Dr. Morales laughed out loud. “Nothing like that. They treated me more like a dinner guest than a divine prophecy. Very formal and very polite, but not overly deferential. They saved that for their own chief.”

“Because I wouldn’t want to play the role of Quetzalcoatl.”

“I swear to the God in whom I don’t believe,” Dr. Morales said with a broad smile, “that I won’t claim the atoll in the name of the Lord Jesus Christ or King Juan Carlos of Spain.”

“We need to be careful,” Deidra said, “not to wreck what they’ve created over the centuries.”

“It was because,” Dr. Morales said, “I didn’t want to infringe on an ancient culture that I decided not to share our technology with the islanders. Still, it might be useful to send a load of food to them.”
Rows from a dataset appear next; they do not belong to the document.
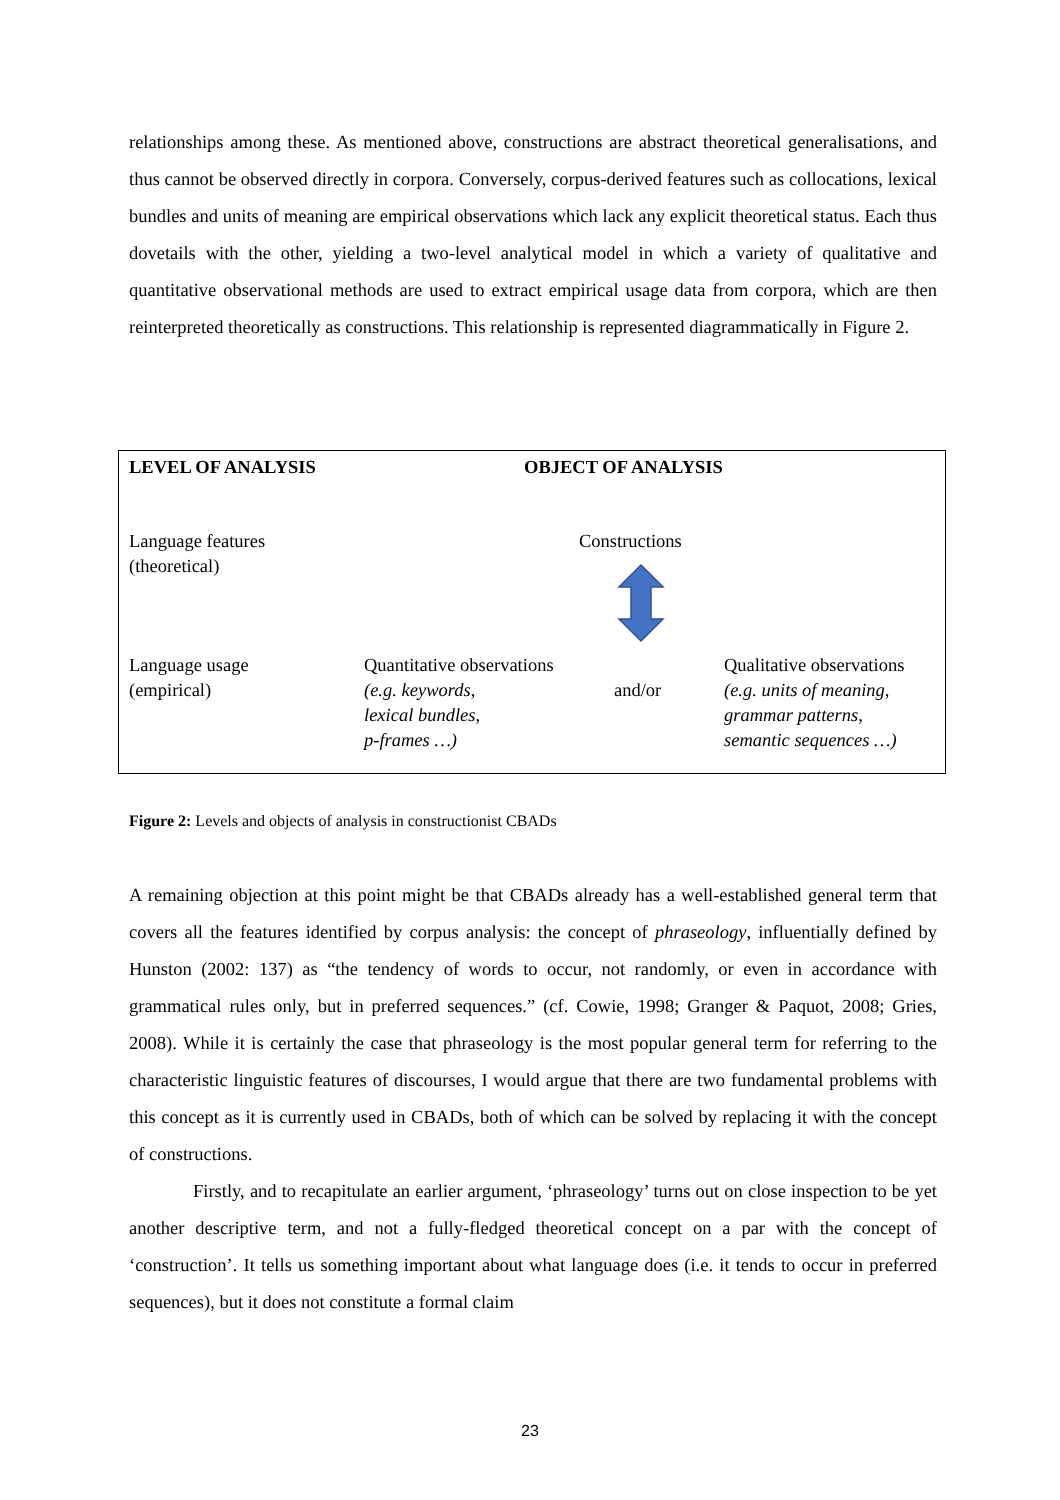relationships among these. As mentioned above, constructions are abstract theoretical generalisations, and thus cannot be observed directly in corpora. Conversely, corpus-derived features such as collocations, lexical bundles and units of meaning are empirical observations which lack any explicit theoretical status. Each thus dovetails with the other, yielding a two-level analytical model in which a variety of qualitative and quantitative observational methods are used to extract empirical usage data from corpora, which are then reinterpreted theoretically as constructions. This relationship is represented diagrammatically in Figure 2.
LEVEL OF ANALYSIS OBJECT OF ANALYSIS
Language features
(theoretical)
Constructions
Language usage
(empirical)
Quantitative observations
(e.g. keywords,
lexical bundles,
p-frames …)
and/or
Qualitative observations
(e.g. units of meaning,
grammar patterns,
semantic sequences …)
Figure 2: Levels and objects of analysis in constructionist CBADs
A remaining objection at this point might be that CBADs already has a well-established general term that covers all the features identified by corpus analysis: the concept of phraseology, influentially defined by Hunston (2002: 137) as “the tendency of words to occur, not randomly, or even in accordance with grammatical rules only, but in preferred sequences.” (cf. Cowie, 1998; Granger & Paquot, 2008; Gries, 2008). While it is certainly the case that phraseology is the most popular general term for referring to the characteristic linguistic features of discourses, I would argue that there are two fundamental problems with this concept as it is currently used in CBADs, both of which can be solved by replacing it with the concept of constructions.
Firstly, and to recapitulate an earlier argument, ‘phraseology’ turns out on close inspection to be yet another descriptive term, and not a fully-fledged theoretical concept on a par with the concept of ‘construction’. It tells us something important about what language does (i.e. it tends to occur in preferred sequences), but it does not constitute a formal claim
23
“Can’t they come here for food?”

“I forgot to tell you,” Dr. Morales answered, “they apparently don’t sail. Damndest Polynesians I ever heard of. It makes me think that whatever originally put them on that island is buried deep enough in their collective psyche to keep them from the seas. A few men float shallow rafts around the atoll to spear fish and all of them play some type of scrimmage sport in the lagoon shallows, but they never touch the high seas. It seems to be more than fear—almost a taboo.”

“You ought to be afraid to head into the open seas in that sailboat again,” Deidra said, “that ought to be taboo.”